Une gare sans guichet. Eloignée de la bourgade, elle doit son existence aux bûcherons pour le transport du bois par chemin de fer. Gare fantôme. Juste un abri recouvert d’un toit, avec un panneau indiquant les horaires du train. Un petit train rouge s’y arrête uniquement sur demande. Pour ceux qui voudraient faire une échappée à travers des sentiers forestiers dans une vallée bordée d’épicéas, au milieu de nulle part. Ou peut-être pour s’arrêter non loin de la gare, au Café de la Combe, très prisé des promeneurs du dimanche.
On y allait une ou deux fois l’an, excursion familiale à pied, à quelques kilomètres du village. On passait à travers la forêt par des sentiers caillouteux, des versants escarpés, des crêts, pour arriver au fond d’une combe, vers une ferme, à laquelle était accolé le restaurant. On y pénétrait par une porte en bois grinçante donnant sur un couloir. De là, on accédait à une salle de café au mobilier vétuste et bancal. On s’asseyait coude à coude, grands et petits, autour d’une table. Puis on buvait goulûment du sirop de grenadine en attendant, obéissants, le clou de l’excursion.

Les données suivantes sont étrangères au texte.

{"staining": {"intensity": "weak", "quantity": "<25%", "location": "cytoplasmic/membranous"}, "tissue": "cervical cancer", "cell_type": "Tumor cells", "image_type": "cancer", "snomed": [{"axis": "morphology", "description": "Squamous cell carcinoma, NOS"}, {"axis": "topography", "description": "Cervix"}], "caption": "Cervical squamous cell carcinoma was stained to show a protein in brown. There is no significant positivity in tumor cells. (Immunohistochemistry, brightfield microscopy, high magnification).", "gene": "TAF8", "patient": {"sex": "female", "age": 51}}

Le signal enfin donné, on se levait de table, le dessus des lèvres coloré de moustaches roses. La fratrie se mettait en rang vers le comptoir, devant la boîte à musique. Un grand meuble en bois laqué avec des colonnes ciselées et une vitrine où étaient figés des personnages. On écoutait le cliquetis d’une pièce de 20 centimes glissée dans l’automate puis on attendait le cœur battant. La boîte s’illuminait, le cylindre musical se déroulait avec un air de musette, des sons de clochettes et de tambourin. Six danseuses mécaniques en tutu blanc évoluaient en un ballet simpliste. On retenait son souffle. La musique s’arrêtait, la boîte s’éteignait. C’était toujours trop court. Parfois une seconde pièce était insérée et la féérie recommençait avec un nouvel air de musique. On en parlait tout au long du chemin de retour et parfois même encore les jours suivants.